Путь до двора первосвященнического
Когда пророк Гад, обличив царя Давида в преступлении, предложил ему затем избрать в наказание себе или семь лет голода в его царстве, или три месяца преследования от врагов, или три дня моровой язвы в его стране, то Давид ответил: «Тяжело мне очень; но пусть впаду я в руки Господа, ибо велико милосердие Его; только бы в руки человеческие не впасть мне» (2Цар. 24, 14). Каждый из нас от всей души согласится и повторит за Давидом эти слова. Мне было бы ужасно, если бы и теперь, и в будущем веке меня с моими делами должны были испытывать и оценять близорукие сыны человеческие: для меня высочайшее и полнейшее утешение, что некогда меня с самой зари моей жизни судить будет милосердый и многомилостивый Первосвященник, испытующий и знающий глубины моего сердца. Мне было бы весьма страшно – и здесь, и там – подвергнуться суду человеческих уст, которые безжалостно, без всякого снисхождения осмеют и осудят всякую мою даже малую слабость, всякое незначительное преступление; но со всей радостью и полной надеждой я подклонюсь под слово моего Бога, которое «острее всякого меча обоюдоострого: оно проникает до разделения души и духа, составов и мозгов» (Евр. 4, 12) и которое же вместе с тем своим небесным бальзамом утоляет и исцеляет им же нанесенные раны. Я никогда не согласился бы довериться человеческому сердцу, как бы оно ни казалось милостивым и ласковым, но это – мое упование и радость, что я всегда могу прибегнуть к отеческому сердцу моего Бога, к спасающему сердцу моего Христа, и укрыться под сенью крыл Его благодати. Я никогда не пожелал бы впасть в руки человеческие с их произволом; но это мое утешение и надежда, что надо мною владычествуют сильные и верные руки Господа и что спасительные руки Искупителя ведут меня и будут наставлять до самого моего конца.

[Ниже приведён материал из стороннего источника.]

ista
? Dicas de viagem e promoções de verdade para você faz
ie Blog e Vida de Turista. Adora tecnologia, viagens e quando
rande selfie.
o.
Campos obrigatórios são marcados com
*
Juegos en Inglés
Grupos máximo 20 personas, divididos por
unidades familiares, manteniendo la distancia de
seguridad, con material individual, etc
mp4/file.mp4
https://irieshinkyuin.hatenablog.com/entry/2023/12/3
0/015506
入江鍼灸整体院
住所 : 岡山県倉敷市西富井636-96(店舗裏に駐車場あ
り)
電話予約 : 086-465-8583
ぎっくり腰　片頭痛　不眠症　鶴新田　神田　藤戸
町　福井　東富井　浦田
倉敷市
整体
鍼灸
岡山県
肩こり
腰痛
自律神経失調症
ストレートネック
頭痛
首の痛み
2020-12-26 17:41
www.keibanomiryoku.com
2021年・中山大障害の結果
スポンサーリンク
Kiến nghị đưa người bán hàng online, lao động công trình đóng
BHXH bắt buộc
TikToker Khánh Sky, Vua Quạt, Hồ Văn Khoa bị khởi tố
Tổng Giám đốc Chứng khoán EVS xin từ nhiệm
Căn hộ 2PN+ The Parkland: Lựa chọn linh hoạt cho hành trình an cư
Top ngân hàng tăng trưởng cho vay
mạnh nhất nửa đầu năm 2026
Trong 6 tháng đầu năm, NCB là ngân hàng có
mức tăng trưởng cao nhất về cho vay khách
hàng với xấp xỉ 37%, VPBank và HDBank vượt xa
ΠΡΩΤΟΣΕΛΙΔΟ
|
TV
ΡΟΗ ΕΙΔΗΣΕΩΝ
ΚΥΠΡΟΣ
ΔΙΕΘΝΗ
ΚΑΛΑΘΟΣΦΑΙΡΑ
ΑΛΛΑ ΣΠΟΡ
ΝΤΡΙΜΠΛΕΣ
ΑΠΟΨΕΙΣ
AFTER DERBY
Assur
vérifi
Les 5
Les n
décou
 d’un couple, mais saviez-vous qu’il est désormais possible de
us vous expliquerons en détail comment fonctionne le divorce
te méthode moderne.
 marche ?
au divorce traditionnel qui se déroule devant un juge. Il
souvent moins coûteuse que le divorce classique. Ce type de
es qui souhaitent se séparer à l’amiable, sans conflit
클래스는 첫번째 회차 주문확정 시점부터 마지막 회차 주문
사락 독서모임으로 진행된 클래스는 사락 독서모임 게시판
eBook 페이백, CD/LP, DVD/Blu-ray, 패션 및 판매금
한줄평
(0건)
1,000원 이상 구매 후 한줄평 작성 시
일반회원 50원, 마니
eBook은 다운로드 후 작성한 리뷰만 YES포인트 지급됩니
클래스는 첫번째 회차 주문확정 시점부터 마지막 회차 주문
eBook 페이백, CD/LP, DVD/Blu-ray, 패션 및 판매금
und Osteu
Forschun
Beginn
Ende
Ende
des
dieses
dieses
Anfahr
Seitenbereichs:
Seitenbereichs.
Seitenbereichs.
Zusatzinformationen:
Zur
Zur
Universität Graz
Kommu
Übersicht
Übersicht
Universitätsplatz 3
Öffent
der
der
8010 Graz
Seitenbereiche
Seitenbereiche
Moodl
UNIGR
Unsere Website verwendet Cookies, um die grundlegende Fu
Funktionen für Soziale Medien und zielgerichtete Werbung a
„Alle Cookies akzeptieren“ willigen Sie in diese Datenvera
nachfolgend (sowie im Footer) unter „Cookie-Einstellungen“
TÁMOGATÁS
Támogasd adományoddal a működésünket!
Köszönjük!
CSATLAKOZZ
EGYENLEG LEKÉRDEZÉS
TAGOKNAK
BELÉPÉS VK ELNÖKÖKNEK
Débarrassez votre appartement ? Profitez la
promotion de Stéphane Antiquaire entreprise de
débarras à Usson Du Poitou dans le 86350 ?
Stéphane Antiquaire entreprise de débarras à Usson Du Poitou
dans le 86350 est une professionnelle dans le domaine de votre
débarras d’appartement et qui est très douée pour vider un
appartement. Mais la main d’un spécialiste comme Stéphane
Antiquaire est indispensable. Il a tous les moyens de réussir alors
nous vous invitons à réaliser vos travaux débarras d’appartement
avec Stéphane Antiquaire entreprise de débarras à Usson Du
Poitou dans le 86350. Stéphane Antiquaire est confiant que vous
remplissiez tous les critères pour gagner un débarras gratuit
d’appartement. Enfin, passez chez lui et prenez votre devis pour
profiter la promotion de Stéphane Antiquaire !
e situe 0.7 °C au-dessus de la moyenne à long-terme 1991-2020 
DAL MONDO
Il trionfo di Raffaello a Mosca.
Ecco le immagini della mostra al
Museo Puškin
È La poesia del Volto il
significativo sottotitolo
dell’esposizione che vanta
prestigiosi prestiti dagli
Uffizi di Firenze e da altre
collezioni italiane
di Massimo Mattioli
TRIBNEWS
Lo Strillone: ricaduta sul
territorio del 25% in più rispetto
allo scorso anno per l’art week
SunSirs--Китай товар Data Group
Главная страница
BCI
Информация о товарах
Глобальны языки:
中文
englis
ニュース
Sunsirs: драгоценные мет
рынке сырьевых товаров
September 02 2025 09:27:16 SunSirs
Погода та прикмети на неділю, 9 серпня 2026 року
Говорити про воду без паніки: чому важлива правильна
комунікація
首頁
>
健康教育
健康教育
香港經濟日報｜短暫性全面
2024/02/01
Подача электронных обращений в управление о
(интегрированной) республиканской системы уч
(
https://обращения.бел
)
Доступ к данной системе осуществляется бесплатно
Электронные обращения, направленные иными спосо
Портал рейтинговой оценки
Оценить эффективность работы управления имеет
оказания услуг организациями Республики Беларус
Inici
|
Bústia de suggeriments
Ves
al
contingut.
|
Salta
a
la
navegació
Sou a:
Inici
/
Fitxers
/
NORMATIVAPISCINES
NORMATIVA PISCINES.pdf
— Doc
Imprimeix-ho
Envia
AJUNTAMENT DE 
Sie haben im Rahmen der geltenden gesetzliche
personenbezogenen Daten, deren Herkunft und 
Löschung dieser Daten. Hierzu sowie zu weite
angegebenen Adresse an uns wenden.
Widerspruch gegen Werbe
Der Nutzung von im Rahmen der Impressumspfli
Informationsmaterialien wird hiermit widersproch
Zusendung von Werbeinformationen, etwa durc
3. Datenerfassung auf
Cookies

«Пусть впаду я в руки Господа, ибо велико милосердие Его, только бы в руки человеческие не впасть мне». Кто чувствует и понимает это всем сердцем, тот тем с большей серьезностью и с более глубокой грустью будет внимать рас смотрению историй страданий Христа. В прошедший раз мы видели нашего Спасителя в Гефсиманском саду. Там Он предстоял пред судом Бога, возложившего на Него грехи всех грешников, – то тяжкое бремя, которое вызвало в Его душе глубокую тоску, повергло Его сердце в скорбь. Да, это были тяжелые и страшные минуты, пережитые Христом в темном саду. Но зато ведь там был и Ангел Господень, укреплявший и успокаивавший небесным утешением Его душу. Теперь же наш Искупитель идет на суд человеческий, поэтому и Его путь должен становиться все более и более тяжким и скорбным.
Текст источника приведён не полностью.